[Saved data entries]
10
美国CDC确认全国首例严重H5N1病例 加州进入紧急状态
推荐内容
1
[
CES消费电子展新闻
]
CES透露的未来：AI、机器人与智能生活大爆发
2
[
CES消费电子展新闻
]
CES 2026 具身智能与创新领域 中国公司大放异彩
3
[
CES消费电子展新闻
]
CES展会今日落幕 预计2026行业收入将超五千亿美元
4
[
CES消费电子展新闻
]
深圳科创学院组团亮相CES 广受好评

WORK TO COMPLETE:
Output every line of each entry above verbatim, in its original order.

EXERCISE RESULT:
10
美国CDC确认全国首例严重H5N1病例 加州进入紧急状态
推荐内容
1
[
CES消费电子展新闻
]
CES透露的未来：AI、机器人与智能生活大爆发
2
[
CES消费电子展新闻
]
CES 2026 具身智能与创新领域 中国公司大放异彩
3
[
CES消费电子展新闻
]
CES展会今日落幕 预计2026行业收入将超五千亿美元
4
[
CES消费电子展新闻
]
深圳科创学院组团亮相CES 广受好评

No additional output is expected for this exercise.